Teresa Morais fala com entusiasmo do segundo ano de Direito no ano lectivo de 1979/80. E ainda com mais entusiasmo do professor da cadeira de Direito Constitucional. “É o melhor professor que um aluno pode ter. As suas aulas eram um gosto. Há aulas das quais se foge e outras a que se vai com alegria. Era o caso das aulas do professor Marcelo. Ia-se com vontade, porque sabíamos que a aula seria, mais uma vez, estimulante e útil em termos de aprendizagem. Além de serem, ao mesmo tempo, muito divertidas”, afirma a hoje deputada do PSD.

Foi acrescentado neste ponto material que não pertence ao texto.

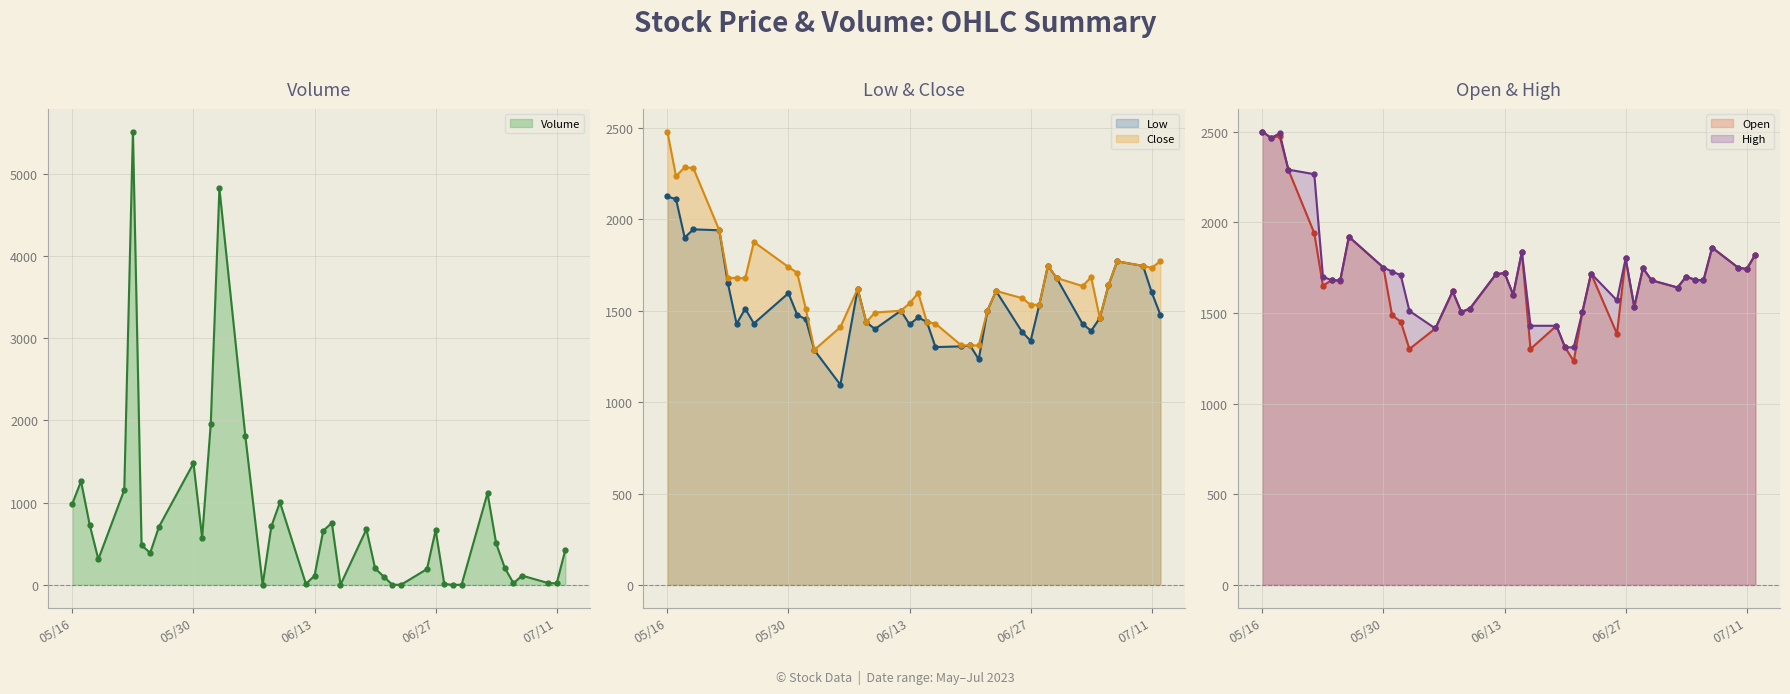

Which series has the largest range (max minus min)?

Volume line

Teresa Morais recorda um professor “com uma inteligência superior”, “muito bem-disposto", que “fazia a presentação das matérias de forma muito preparada e clara” e que era um homem “extremamente acessível”. “Podia-se falar com ele nos corredores ou no bar da faculdade. E até nisso ele fazia a diferença, porque a maioria dos professores, quase por tradição, eram muito distantes dos alunos. Marcelo não, estava sempre disponível. Se havia alguma dúvida, era clarificada ali, não ficava para outra altura ou para outra aula”, acrescenta.

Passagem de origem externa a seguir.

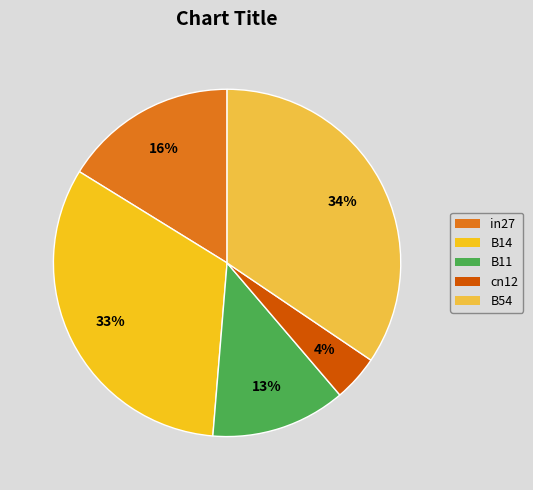

Is there any slice that represents more than half of the pie?

No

Quando ensinou Teresa Morais, Marcelo Rebelo de Sousa ainda não era doutorado. O actual Presidente da República só se doutorou em 1984, estava Morais no último ano do curso. Um momento vivido na faculdade com “grande burburinho”. “Foi um acontecimento, quase não se falava noutra coisa. O professor Marcelo já era muito conhecido, por ter sido jornalista do Expresso e de outras publicações, era muito querido na faculdade e o seu doutoramento gerou grande agitação.”

No final desse segundo ano de curso, houve um episódio que envolveu o actual chefe de Estado e que Teresa Morais recorda especialmente. A aluna incompatibilizou-se com um dos monitores do curso e recusou a nota de 12 que lhe tinha sido atribuída, o que a obrigou a ir a exame oral final. Quando chegou à prova, esse monitor estava no júri e a aluna recusou que ele a avaliasse, o que causou embaraço na sala. “Marcelo, muito bem-disposto, levantou-se e disse: ‘Quem lhe faz a prova sou eu.’ E assim aconteceu.” Morais passou de ano e com uma nota que, embora não se recorde bem, terá sido de 14 ou 15.

No ano em que o teve como docente, e nos muitos outros em que foi sua colega como professora na Faculdade de Direito, até 2009, Marcelo inspirou-a para a vida. “Um modelo”, diz, que tem “sempre tentado imitar”: “Ser muito competente, transmitir conhecimento de forma muito efectiva e clara e, ao mesmo tempo, ser muito acessível e cordial para com os alunos. Nisto, Marcelo foi sempre um modelo para mim. Uma inspiração.”